== Records shown

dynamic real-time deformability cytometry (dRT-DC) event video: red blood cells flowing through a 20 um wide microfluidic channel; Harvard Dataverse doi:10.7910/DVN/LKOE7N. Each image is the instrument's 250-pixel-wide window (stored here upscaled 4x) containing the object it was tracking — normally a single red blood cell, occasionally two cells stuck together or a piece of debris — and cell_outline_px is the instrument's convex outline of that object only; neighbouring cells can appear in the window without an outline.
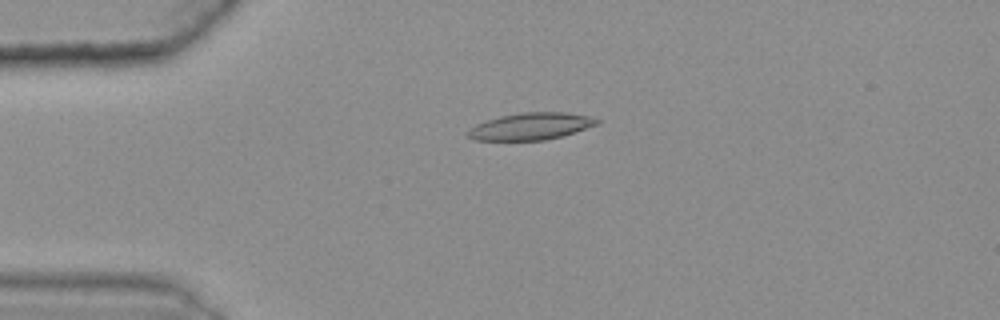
{"species": "common noctule bat (a hibernating species)", "species_latin": "Nyctalus noctula", "temperature_condition": "warm", "stored_images_in_passage": 51, "camera_frame_rate_fps": 3000, "um_per_image_px": 0.085, "animal": {"sex": "female", "body_mass_g": 25.1}, "frame": {"image": 1, "passage_image": 14, "time_ms": 4.333, "image_size_px": [1000, 320], "cell_outline_px": [[600, 124], [560, 136], [544, 140], [476, 140], [464, 136], [464, 132], [476, 124], [500, 116], [520, 112], [568, 112], [588, 116], [600, 120]], "centroid_in_image_um": [45.08, 10.73], "position_along_channel_um": 39.9, "area_um2": 20.35}}
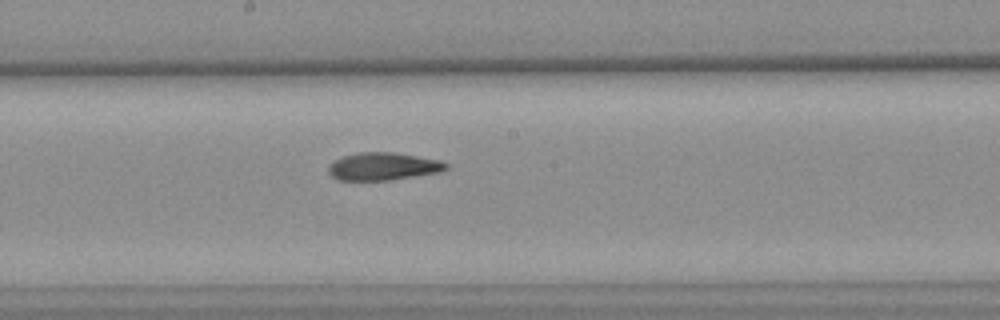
{"frame": {"image": 2, "passage_image": 31, "time_ms": 10.0, "image_size_px": [1000, 320], "cell_outline_px": [[448, 168], [444, 172], [392, 180], [336, 180], [328, 172], [328, 168], [340, 156], [360, 152], [392, 152], [440, 160], [448, 164]], "centroid_in_image_um": [32.61, 14.15], "position_along_channel_um": 215.6, "area_um2": 19.13}}
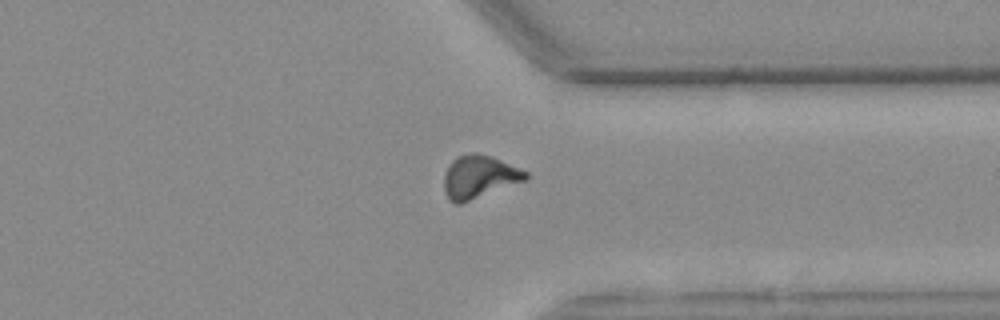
{"frame": {"image": 3, "passage_image": 44, "time_ms": 14.333, "image_size_px": [1000, 320], "cell_outline_px": [[528, 180], [460, 204], [456, 204], [448, 200], [444, 192], [444, 172], [448, 164], [456, 156], [472, 152], [476, 152], [492, 156], [528, 172]], "centroid_in_image_um": [40.71, 15.03], "position_along_channel_um": 370.7, "area_um2": 20.81}, "authors_computed_cell_mechanics": {"area_um2": 19.8832, "velocity_mm_per_s": 3.6071, "shape_relaxation_time_tau1_ms": null, "shape_relaxation_time_tau2_ms": 4.7476, "deformation_change_tau1": null, "deformation_change_tau2": 0.1344}}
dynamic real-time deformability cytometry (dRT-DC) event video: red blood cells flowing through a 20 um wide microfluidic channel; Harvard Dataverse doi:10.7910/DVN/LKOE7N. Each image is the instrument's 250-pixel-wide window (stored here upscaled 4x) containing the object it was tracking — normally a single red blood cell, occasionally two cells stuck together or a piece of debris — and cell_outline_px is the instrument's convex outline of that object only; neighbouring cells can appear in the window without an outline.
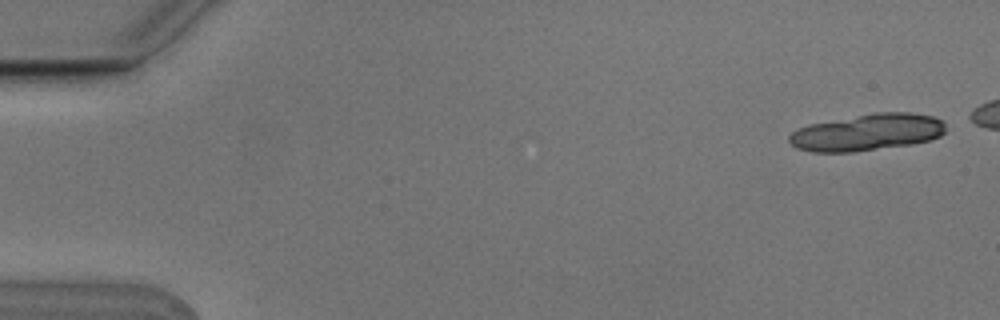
{"species": "Egyptian fruit bat (a non-hibernating species)", "species_latin": "Rousettus aegyptiacus", "temperature_condition": "cold", "stored_images_in_passage": 8, "segment_of_instrument_passage": [1, 2], "camera_frame_rate_fps": 3000, "um_per_image_px": 0.085, "animal": {"sex": "male"}, "frame": {"image": 1, "passage_image": 1, "time_ms": 0.0, "image_size_px": [1000, 320], "cell_outline_px": [[944, 132], [940, 136], [932, 140], [912, 144], [852, 152], [812, 152], [796, 148], [788, 140], [788, 136], [792, 132], [808, 124], [876, 112], [908, 112], [932, 116], [940, 120], [944, 124]], "centroid_in_image_um": [73.7, 11.25], "position_along_channel_um": 11.3, "area_um2": 33.47}}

====

* **Your instructions**
Print the records above exactly as they stand, but leave out the pictures.

* **Result of the task**
dynamic real-time deformability cytometry (dRT-DC) event video: red blood cells flowing through a 20 um wide microfluidic channel; Harvard Dataverse doi:10.7910/DVN/LKOE7N. Each image is the instrument's 250-pixel-wide window (stored here upscaled 4x) containing the object it was tracking — normally a single red blood cell, occasionally two cells stuck together or a piece of debris — and cell_outline_px is the instrument's convex outline of that object only; neighbouring cells can appear in the window without an outline.
{"species": "common noctule bat (a hibernating species)", "species_latin": "Nyctalus noctula", "temperature_condition": "warm", "stored_images_in_passage": 51, "camera_frame_rate_fps": 3000, "um_per_image_px": 0.085, "animal": {"sex": "female", "body_mass_g": 25.1}, "frame": {"image": 1, "passage_image": 14, "time_ms": 4.333, "image_size_px": [1000, 320], "cell_outline_px": [[600, 124], [560, 136], [544, 140], [476, 140], [464, 136], [464, 132], [476, 124], [500, 116], [520, 112], [568, 112], [588, 116], [600, 120]], "centroid_in_image_um": [45.08, 10.73], "position_along_channel_um": 39.9, "area_um2": 20.35}}
{"frame": {"image": 2, "passage_image": 31, "time_ms": 10.0, "image_size_px": [1000, 320], "cell_outline_px": [[448, 168], [444, 172], [392, 180], [336, 180], [328, 172], [328, 168], [340, 156], [360, 152], [392, 152], [440, 160], [448, 164]], "centroid_in_image_um": [32.61, 14.15], "position_along_channel_um": 215.6, "area_um2": 19.13}}
{"frame": {"image": 3, "passage_image": 44, "time_ms": 14.333, "image_size_px": [1000, 320], "cell_outline_px": [[528, 180], [460, 204], [456, 204], [448, 200], [444, 192], [444, 172], [448, 164], [456, 156], [472, 152], [476, 152], [492, 156], [528, 172]], "centroid_in_image_um": [40.71, 15.03], "position_along_channel_um": 370.7, "area_um2": 20.81}, "authors_computed_cell_mechanics": {"area_um2": 19.8832, "velocity_mm_per_s": 3.6071, "shape_relaxation_time_tau1_ms": null, "shape_relaxation_time_tau2_ms": 4.7476, "deformation_change_tau1": null, "deformation_change_tau2": 0.1344}}
dynamic real-time deformability cytometry (dRT-DC) event video: red blood cells flowing through a 20 um wide microfluidic channel; Harvard Dataverse doi:10.7910/DVN/LKOE7N. Each image is the instrument's 250-pixel-wide window (stored here upscaled 4x) containing the object it was tracking — normally a single red blood cell, occasionally two cells stuck together or a piece of debris — and cell_outline_px is the instrument's convex outline of that object only; neighbouring cells can appear in the window without an outline.
{"species": "Egyptian fruit bat (a non-hibernating species)", "species_latin": "Rousettus aegyptiacus", "temperature_condition": "cold", "stored_images_in_passage": 8, "segment_of_instrument_passage": [1, 2], "camera_frame_rate_fps": 3000, "um_per_image_px": 0.085, "animal": {"sex": "male"}, "frame": {"image": 1, "passage_image": 1, "time_ms": 0.0, "image_size_px": [1000, 320], "cell_outline_px": [[944, 132], [940, 136], [932, 140], [912, 144], [852, 152], [812, 152], [796, 148], [788, 140], [788, 136], [792, 132], [808, 124], [876, 112], [908, 112], [932, 116], [940, 120], [944, 124]], "centroid_in_image_um": [73.7, 11.25], "position_along_channel_um": 11.3, "area_um2": 33.47}}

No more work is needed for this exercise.